The song is about Börgermoor also is known by workers made redundant or moved to other camps prisoners. 1935 met the composer Hanns Eisler in London know. He revised the melody for the singer Ernst Busch. This joined during the Spanish Civil War (1936-1939) the Brigada Internacionales, the International Brigades who defended the Spanish Republic against Franco coup. This song has been strengthened internationally known. However, the original head of the tune by Rudi Goguel with three identical tones does not sound as confident as the version of Eisler. Goguel had three same tones the hopeless mood, from which the song was written, better captured when the amended by Eisler melody.

Today there are versions of the song in several languages, the best known performers include Ernst Busch, Hein and Oss Kröher, Paul Robeson, Pete Seeger, Perry Friedman, The Dubliners and Hannes Wader.
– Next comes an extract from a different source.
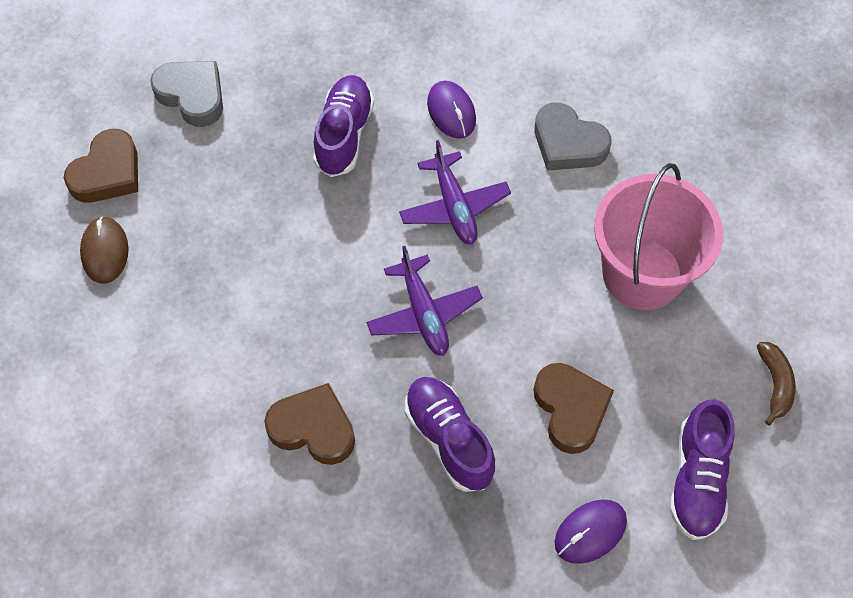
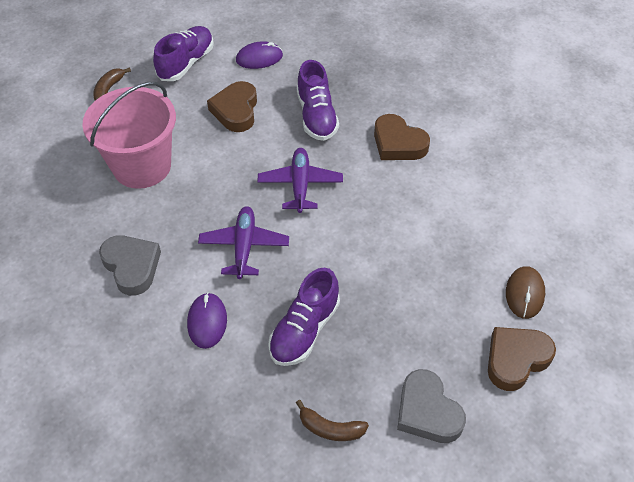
camera: 160 degrees left, 10 degrees down
(283, 53) = (330, 428): none -> brown banana

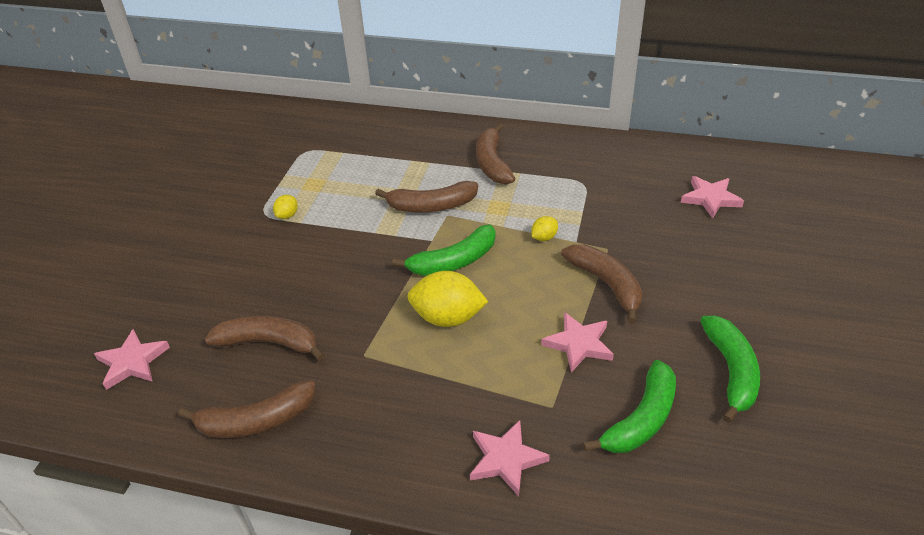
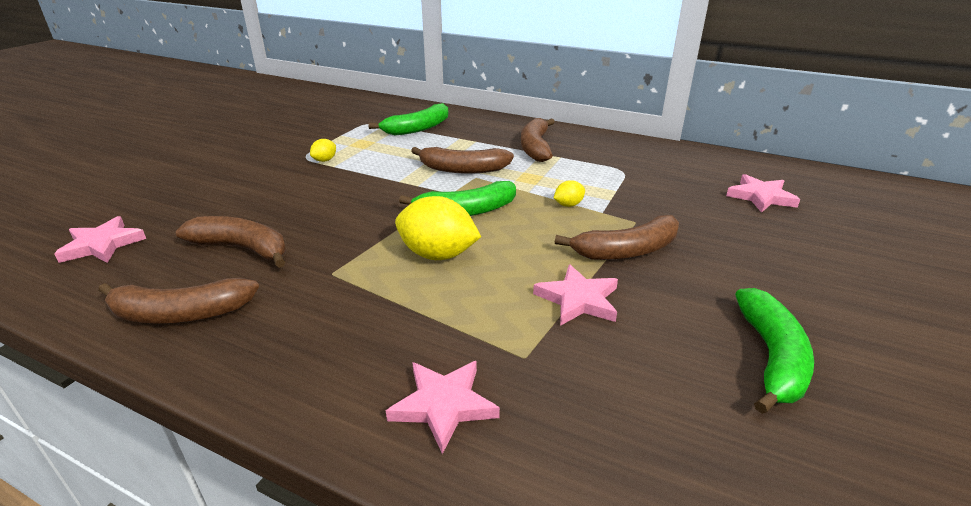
camera: 10 degrees right, 10 degrees down
(606, 284) = (626, 251): brown banana -> brown banana turned 90 degrees clockwise
(641, 419) = (638, 391): green banana -> green banana (417, 128)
Recent edits come from the Cologne Saxophone Mafia, Welle: Erdball, Liederjan, Die Toten Hosen, The Reaper, Michael von der Heide and Helium Vola.

The Documentation and Information Centre ( DIZ ) Emslandlager in Papenburg in 2002 a double CD The Song of the Peat Bog Soldiers issued, are included on the more than 30 different versions of the song and word posts, including Rudi Goguel. To mark the 75th anniversary of the song a second edition was issued on August 27, 2008. In DIZ in Papenburg and since his move to Esterwegen the fall of 2011 at the Memorial Esterwegen is also the story of the peat bog soldiers, as described themselves political prisoners in the early concentration camps Börgermoor, esters paths and Neusustrum itself, and the other prisoners in the Emsland camps 1933-1945 inter alia, documented in exhibitions.